_Exercise directions:_ Exact reproduction of the listing is required. Pictures are not reproduced.

_Source material:_
Segment Open

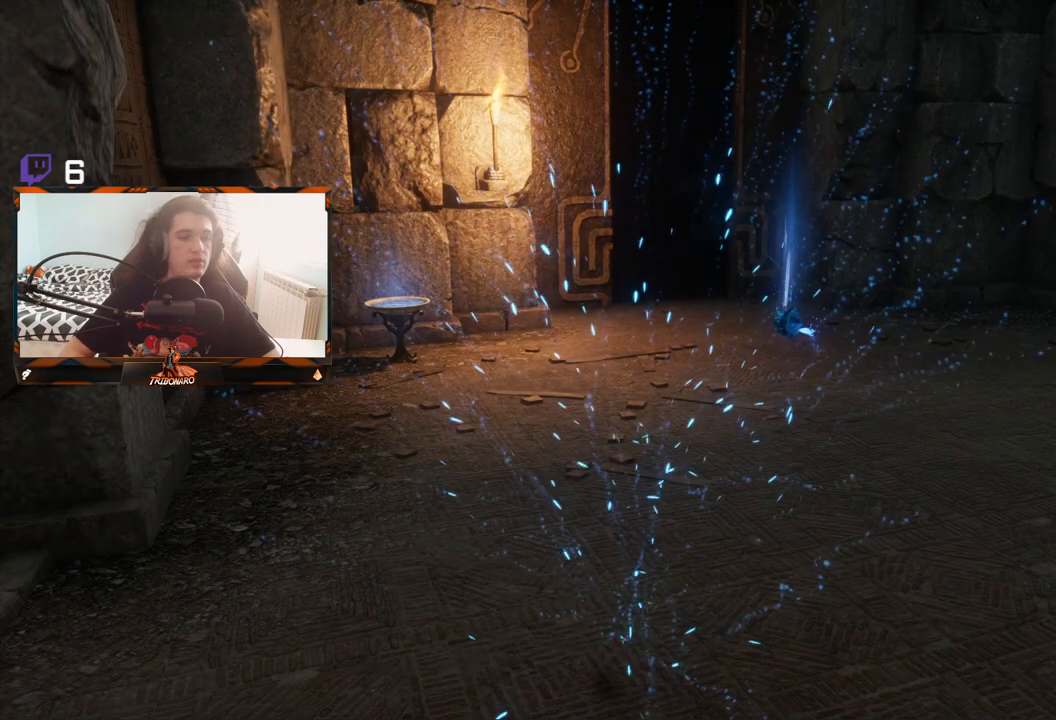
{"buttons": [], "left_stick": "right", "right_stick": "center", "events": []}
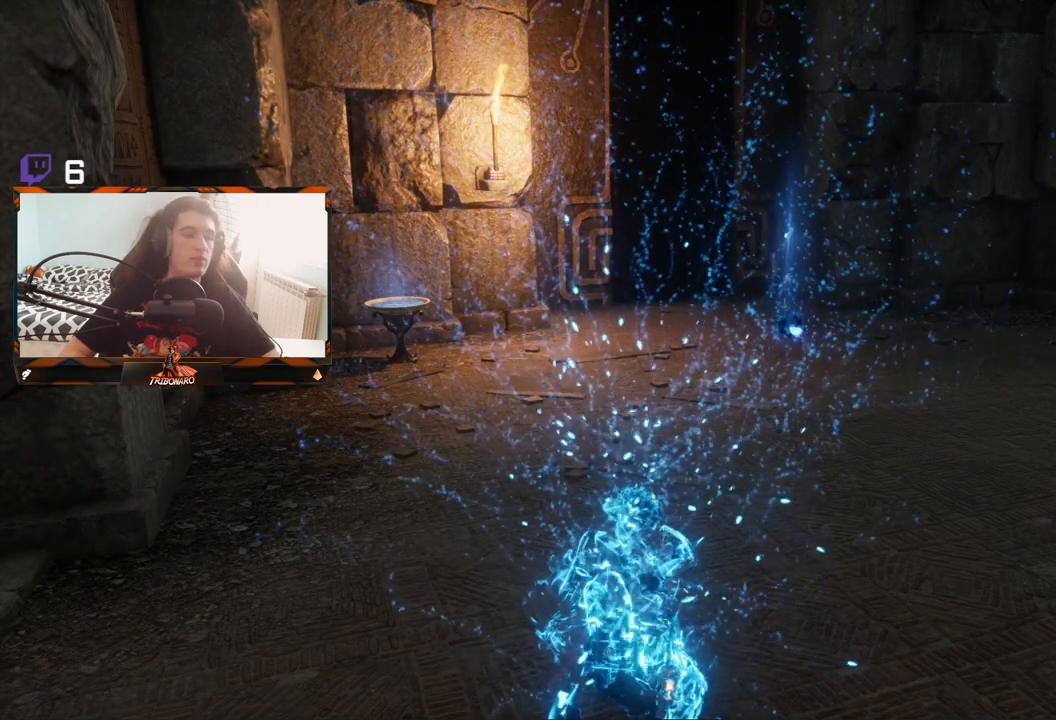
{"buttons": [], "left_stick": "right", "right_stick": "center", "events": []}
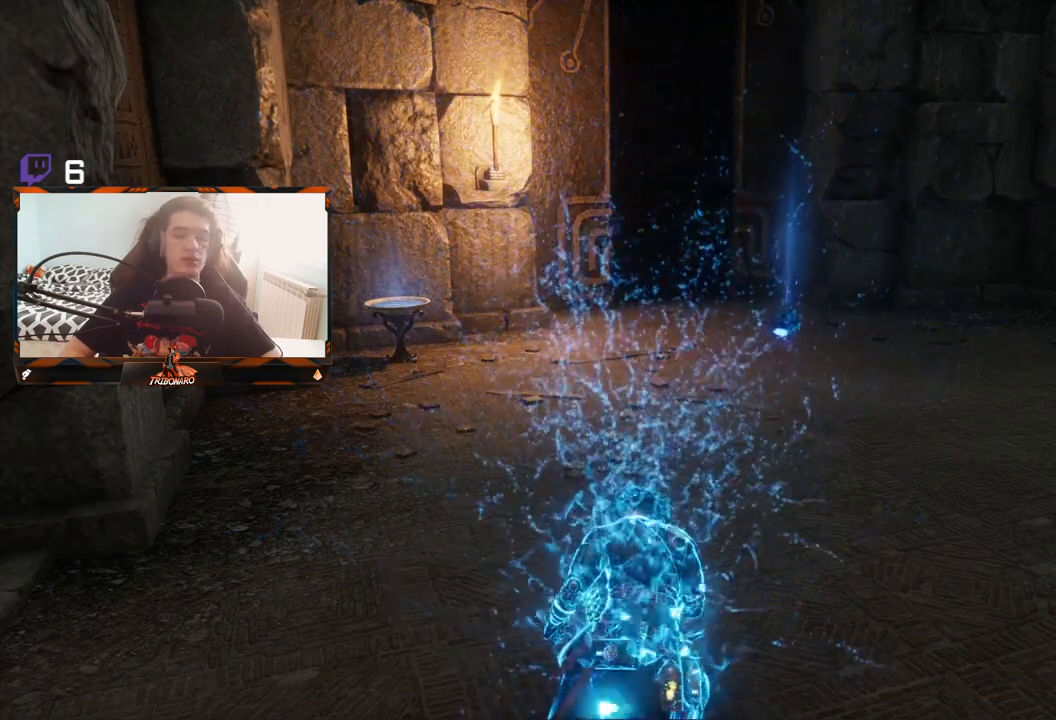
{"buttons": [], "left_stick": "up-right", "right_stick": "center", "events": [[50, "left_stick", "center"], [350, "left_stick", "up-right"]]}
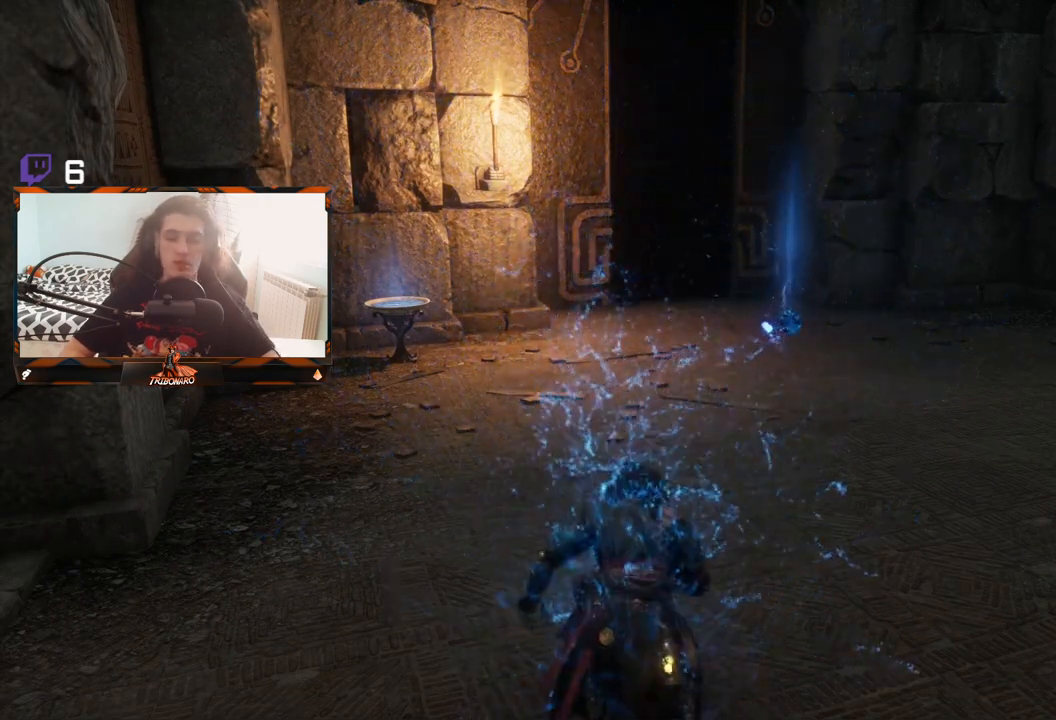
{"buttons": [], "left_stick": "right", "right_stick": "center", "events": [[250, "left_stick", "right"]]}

Segment Closed

_Your solution:_
{"buttons": [], "left_stick": "right", "right_stick": "center", "events": []}
{"buttons": [], "left_stick": "right", "right_stick": "center", "events": []}
{"buttons": [], "left_stick": "up-right", "right_stick": "center", "events": [[50, "left_stick", "center"], [350, "left_stick", "up-right"]]}
{"buttons": [], "left_stick": "right", "right_stick": "center", "events": [[250, "left_stick", "right"]]}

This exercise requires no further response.